「これで、お前の笑顔はずっと忘れないだろうな」
麦に宿り豊作を司る賢狼の少女・ホロと商人ロレンスの旅路を描く物語の第十一弾。今回は、辺鄙な村の村長から持ちかけられた相談ごとを解決する「狼と黄金色の約束」、草原に寄り道しようかという話の中で他愛もないやりとりが始まる「狼と若草色の寄り道」、守銭奴エーブが駆け出しの頃の甘さと覚悟を描いた「黒狼の揺り籠」の三編からなる短編集です。
あー、もう、ホロとロレンスのやりとりの甘さといったら!
ホロのわがままを聞いていたらかなわんと思いながらも、駆け引きが始まれば、足元を見られて負けてしまい、一矢報いようとしても、それすら絡めとられていくやり取りに、ニヤニヤが止まりません。まったくロレンスはかわいい奴だ。

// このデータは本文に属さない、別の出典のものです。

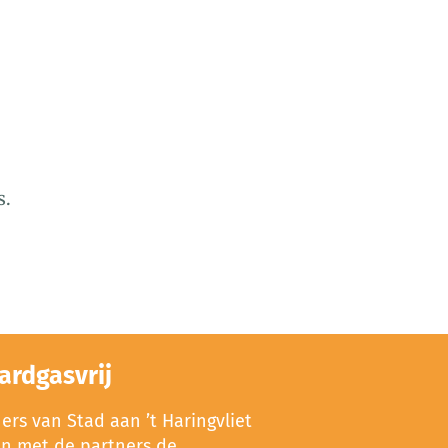
s.
ardgasvrij
rs van Stad aan ’t Haringvliet
en met de partners de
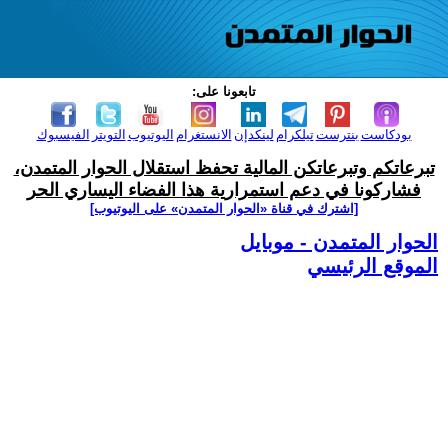
تابعونا على:
بودكاست
بنترست
تيلكرام
لينكدإن
الانستغرام
اليوتيوب
التويتر
الفيسبوك
تبرعاتكم وتبرعاتكن المالية تحفظ استقلال الحوار المتمدن،
فشاركونا في دعم استمرارية هذا الفضاء اليساري الحر
[اشترك في قناة ‫«الحوار المتمدن» على اليوتيوب]
الحوار المتمدن - موبايل
الموقع الرئيسي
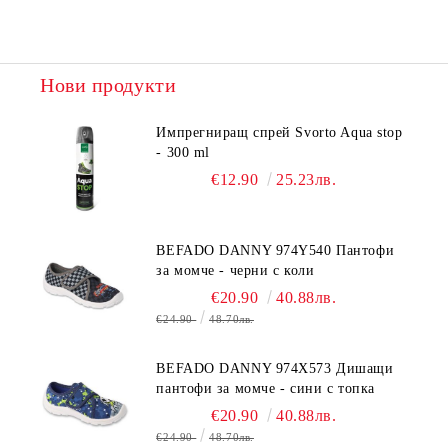
Нови продукти
Импрегниращ спрей Svorto Aqua stop
- 300 ml
€12.90
25.23лв.
BEFADO DANNY 974Y540 Пантофи
за момче - черни с коли
€20.90
40.88лв.
€24.90
48.70лв.
BEFADO DANNY 974X573 Дишащи
пантофи за момче - сини с топка
€20.90
40.88лв.
€24.90
48.70лв.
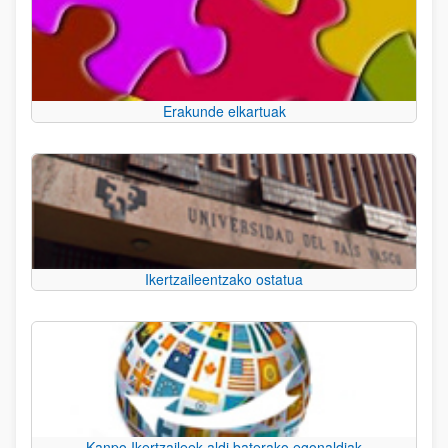
Erakunde elkartuak
Ikertzaileentzako ostatua
Kanpo Ikertzaileek aldi baterako egonaldiak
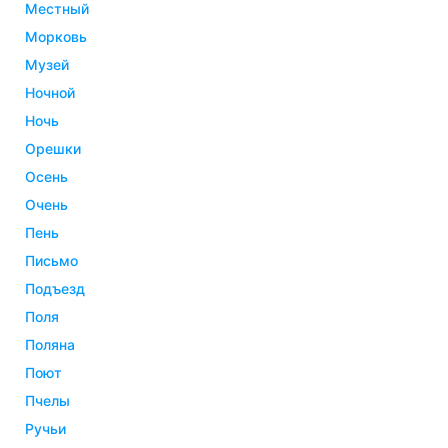
местный
морковь
музей
ночной
ночь
орешки
осень
очень
пень
письмо
подъезд
поля
поляна
поют
пчелы
ручьи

一方のホロも、ロレンスをいじりながら、拗ねてみせたり、ちょっと赤面な言葉を告げたりと、可愛さ爆発でした。ロレンスの腕に耳をこすりつけるイラストも、すげー可愛くて、まったくもってお似合いな二人です。
とまあ、ふたりはいつもどおりの感じでしたが、シリアスなお話は、エーブが担当していました。
没落貴族から商人となったものの、まだまだ甘さの抜けない彼女をみていると、幸せな生い立ちが伺えて、それだけに、商魂たくましい商人たちとのやり取りをみていくのが辛かった。
時にだまされ、時に痛い目に遭い、それでも優しさを失わなかった彼女が、商人としていきる覚悟を決めたあの出来事は……忘れられません。
このお話を読んでから、本編のエーブがでてくるお話を読んだら、また違ったものが見えてくるんだろうなあ。いずれ再読していきたいところです。